Energy!!! It is the currency that I think we all crave during the very busy and challenging season of life that is middle age. Energy looks different during this time, we may not be looking for that hyper-alert, wide-eyed, primed state that you may expect after a double espresso. In-fact, that type of energy surge generated by caffeine consumption greater than 350 mg per day can cause nutrient depletion and interfere with nutrient absorption. (1) Adverse effects of becoming reliant on caffeine greater than 350 mg per day to feel energetic and focused may include: anxiety, agitation, elevated or irregular heart rate, stomach upset, restlessness, sleep disturbance. Instead, we can use food, alongside more moderated levels of caffeine consumption to feel focused, energized and connected to our day.
Energy, during this season of life, is essential as most of us carry many responsibilities over the entire day from wake until sleep day after day. In other words, our day starts early getting the kids off to school, it continues with our work during the day, the kids come home and then it is off to after school activities/sports and somehow in all of that we need to figure out how to nourish our body with meals that will help our body produce its own energy. Oh yeah, throw the mid-life physical changes into the mix and we now have another compounder of the need to pay pretty close attention to how we are feeding ourselves each day!

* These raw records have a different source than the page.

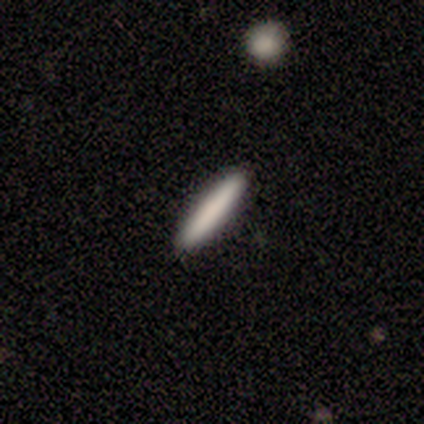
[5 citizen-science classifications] smooth-or-featured: smooth: 60% | featured or disk: 20% | star or artifact: 20%
  how-rounded: cigar-shaped: 100% | round: 0% | in between: 0%
  merging: none: 100% | minor disturbance: 0% | major disturbance: 0% | merger: 0%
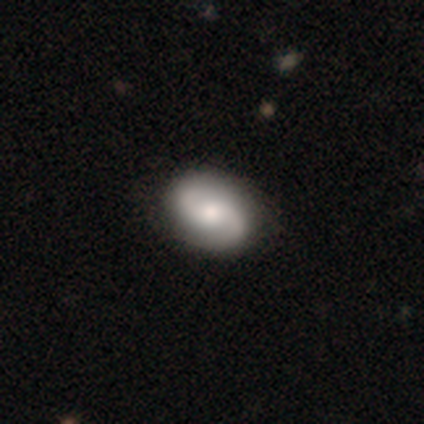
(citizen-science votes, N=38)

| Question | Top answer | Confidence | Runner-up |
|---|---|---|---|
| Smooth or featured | featured or disk | 76% | smooth (24%) |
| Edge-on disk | no | 97% | yes (3%) |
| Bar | no | 79% | weak (21%) |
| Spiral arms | yes | 96% | no (4%) |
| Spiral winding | medium | 56% | loose (30%) |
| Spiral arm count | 2 | 96% | 1 (4%) |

So, let’s tackle this topic! Narrowing down all of the amazing nourishing foods available to just 6 foods that are top notch for giving our body what it needs to produce energy is not an easy task. Since I am a middle-aged mom doing life right along with you, I will give myself a little help and attach a couple rules to this task.
Rule 1: These foods need to be readily accessible year round.

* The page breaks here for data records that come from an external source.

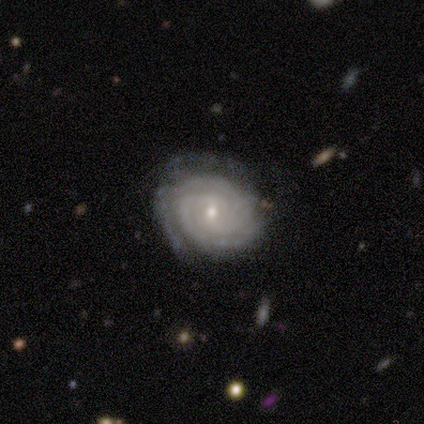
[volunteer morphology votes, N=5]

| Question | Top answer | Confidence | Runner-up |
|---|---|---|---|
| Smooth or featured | featured or disk | 100% | — |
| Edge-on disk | no | 100% | — |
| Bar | no | 60% | weak (40%) |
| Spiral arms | yes | 100% | — |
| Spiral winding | tight | 100% | — |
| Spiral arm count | can't tell | 60% | 2 (20%) |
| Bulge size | small | 60% | moderate (40%) |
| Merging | none | 100% | — |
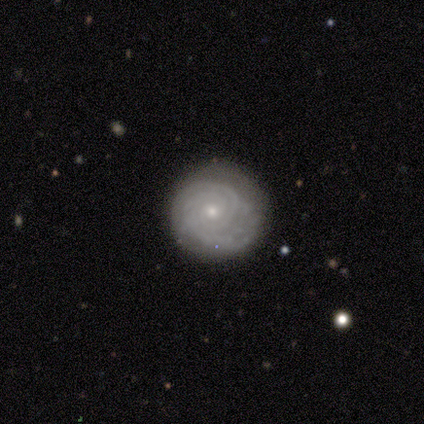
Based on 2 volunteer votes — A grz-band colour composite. It shows a smooth galaxy with no disk features (50%, tied with featured or disk) that is round (100%). Merging: none (100%).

Rule 2: The food should not be an unsustainable purchase. It needs to be budget friendly so that it can be consumed regularly.
Rule 3: Cooking/preparation is easy, you do not need special skills to prepare it!

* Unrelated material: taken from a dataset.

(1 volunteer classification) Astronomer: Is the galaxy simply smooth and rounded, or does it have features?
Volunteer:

Rule 4: You can make a lot of different dishes with this food, it is multi-purpose.
Ok, that narrows down the list from some exotic form of black caviar that really has limited use!
Before we dive in…I would also like to offer some additional suggestions as an FDN-P (Functional Diagnostic Nutritionist) on how you can maximize your investment in the food AND in the time that it takes you to eat the food.
Tip 1: If you are rushing around multi-tasking AND eating (been there), it is highly likely you will not fully absorb your food and you will not chew it well enough to break down the food. So try these options:
- Wrap your plate up and take it to whatever event you are rushing to get to. It may be a little cold when you get there, but you will be able to chew, swallow and absorb.
- If you can’t make a to-go plate, plan ahead for this type of situation and make this meal a smoothie/soup that you can easily sip and absorb.
- Take at least one physiological sigh (a double inhale followed by a long exhale) in order to bring down your heightened state of arousal (STRESS) before taking a bite, put down your fork and chew. (3)
Tip 2: Try not to drink large amounts of water right before a meal as it can impede digestion.
Tip 3: Chew your food like a toddler chews meat! Chew until it is mush!
Tip 4: Use a little digestion support like lemon, lime or apple cider vinegar in water or digestive bitters.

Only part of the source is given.